BEGIN PROVIDED INFORMATION
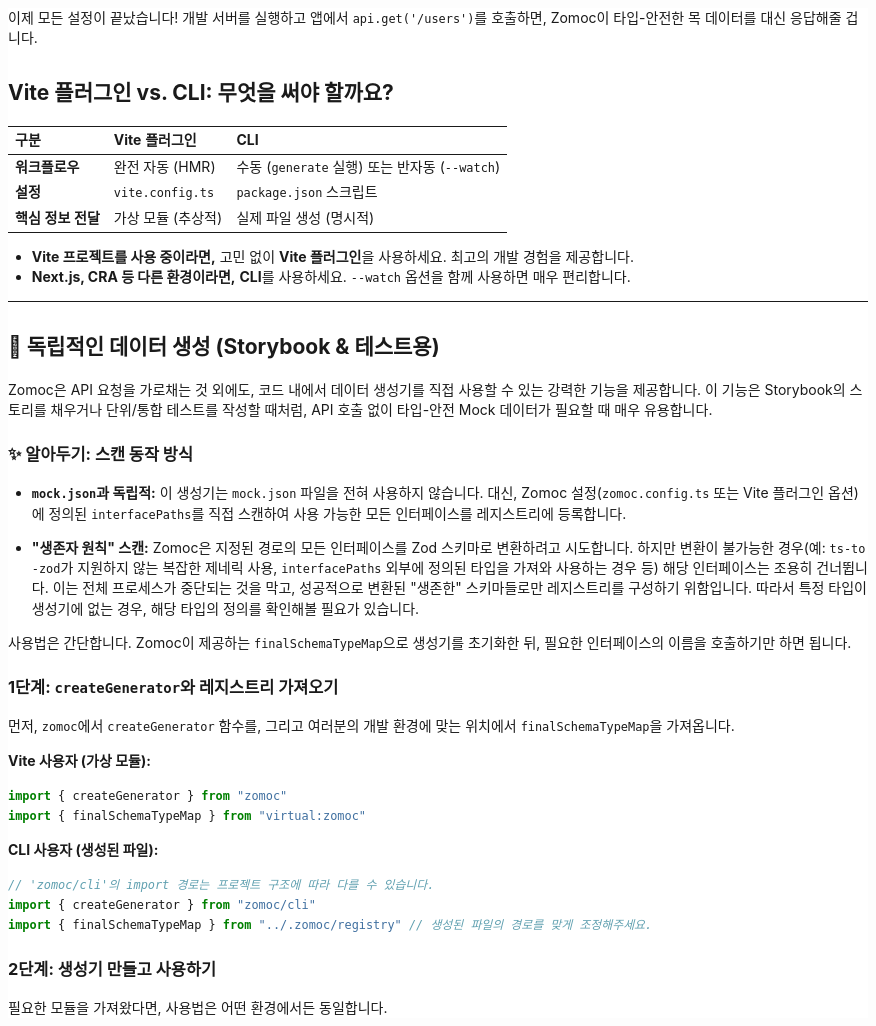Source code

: 이제 모든 설정이 끝났습니다! 개발 서버를 실행하고 앱에서 `api.get('/users')`를 호출하면, Zomoc이 타입-안전한 목 데이터를 대신 응답해줄 겁니다.

## Vite 플러그인 vs. CLI: 무엇을 써야 할까요?

| 구분               | Vite 플러그인      | CLI                                            |
| :----------------- | :----------------- | :--------------------------------------------- |
| **워크플로우**     | 완전 자동 (HMR)    | 수동 (`generate` 실행) 또는 반자동 (`--watch`) |
| **설정**           | `vite.config.ts`   | `package.json` 스크립트                        |
| **핵심 정보 전달** | 가상 모듈 (추상적) | 실제 파일 생성 (명시적)                        |

- **Vite 프로젝트를 사용 중이라면,** 고민 없이 **Vite 플러그인**을 사용하세요. 최고의 개발 경험을 제공합니다.
- **Next.js, CRA 등 다른 환경이라면,** **CLI**를 사용하세요. `--watch` 옵션을 함께 사용하면 매우 편리합니다.

---

## 🧪 독립적인 데이터 생성 (Storybook & 테스트용)

Zomoc은 API 요청을 가로채는 것 외에도, 코드 내에서 데이터 생성기를 직접 사용할 수 있는 강력한 기능을 제공합니다. 이 기능은 Storybook의 스토리를 채우거나 단위/통합 테스트를 작성할 때처럼, API 호출 없이 타입-안전 Mock 데이터가 필요할 때 매우 유용합니다.

### ✨ 알아두기: 스캔 동작 방식

- **`mock.json`과 독립적:** 이 생성기는 `mock.json` 파일을 전혀 사용하지 않습니다. 대신, Zomoc 설정(`zomoc.config.ts` 또는 Vite 플러그인 옵션)에 정의된 `interfacePaths`를 직접 스캔하여 사용 가능한 모든 인터페이스를 레지스트리에 등록합니다.

- **"생존자 원칙" 스캔:** Zomoc은 지정된 경로의 모든 인터페이스를 Zod 스키마로 변환하려고 시도합니다. 하지만 변환이 불가능한 경우(예: `ts-to-zod`가 지원하지 않는 복잡한 제네릭 사용, `interfacePaths` 외부에 정의된 타입을 가져와 사용하는 경우 등) 해당 인터페이스는 조용히 건너뜁니다. 이는 전체 프로세스가 중단되는 것을 막고, 성공적으로 변환된 "생존한" 스키마들로만 레지스트리를 구성하기 위함입니다. 따라서 특정 타입이 생성기에 없는 경우, 해당 타입의 정의를 확인해볼 필요가 있습니다.

사용법은 간단합니다. Zomoc이 제공하는 `finalSchemaTypeMap`으로 생성기를 초기화한 뒤, 필요한 인터페이스의 이름을 호출하기만 하면 됩니다.

### 1단계: `createGenerator`와 레지스트리 가져오기

먼저, `zomoc`에서 `createGenerator` 함수를, 그리고 여러분의 개발 환경에 맞는 위치에서 `finalSchemaTypeMap`을 가져옵니다.

**Vite 사용자 (가상 모듈):**

```typescript
import { createGenerator } from "zomoc"
import { finalSchemaTypeMap } from "virtual:zomoc"
```

**CLI 사용자 (생성된 파일):**

```typescript
// 'zomoc/cli'의 import 경로는 프로젝트 구조에 따라 다를 수 있습니다.
import { createGenerator } from "zomoc/cli"
import { finalSchemaTypeMap } from "../.zomoc/registry" // 생성된 파일의 경로를 맞게 조정해주세요.
```

### 2단계: 생성기 만들고 사용하기

필요한 모듈을 가져왔다면, 사용법은 어떤 환경에서든 동일합니다.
END PROVIDED INFORMATION
▶ YOUR OBJECTIVE: Wherever the string "from" occurs in the entries, copy that whole line.

▶ RESPONSE TO THIS TASK:
import { createGenerator } from "zomoc"
import { finalSchemaTypeMap } from "virtual:zomoc"
import { createGenerator } from "zomoc/cli"
import { finalSchemaTypeMap } from "../.zomoc/registry" // 생성된 파일의 경로를 맞게 조정해주세요.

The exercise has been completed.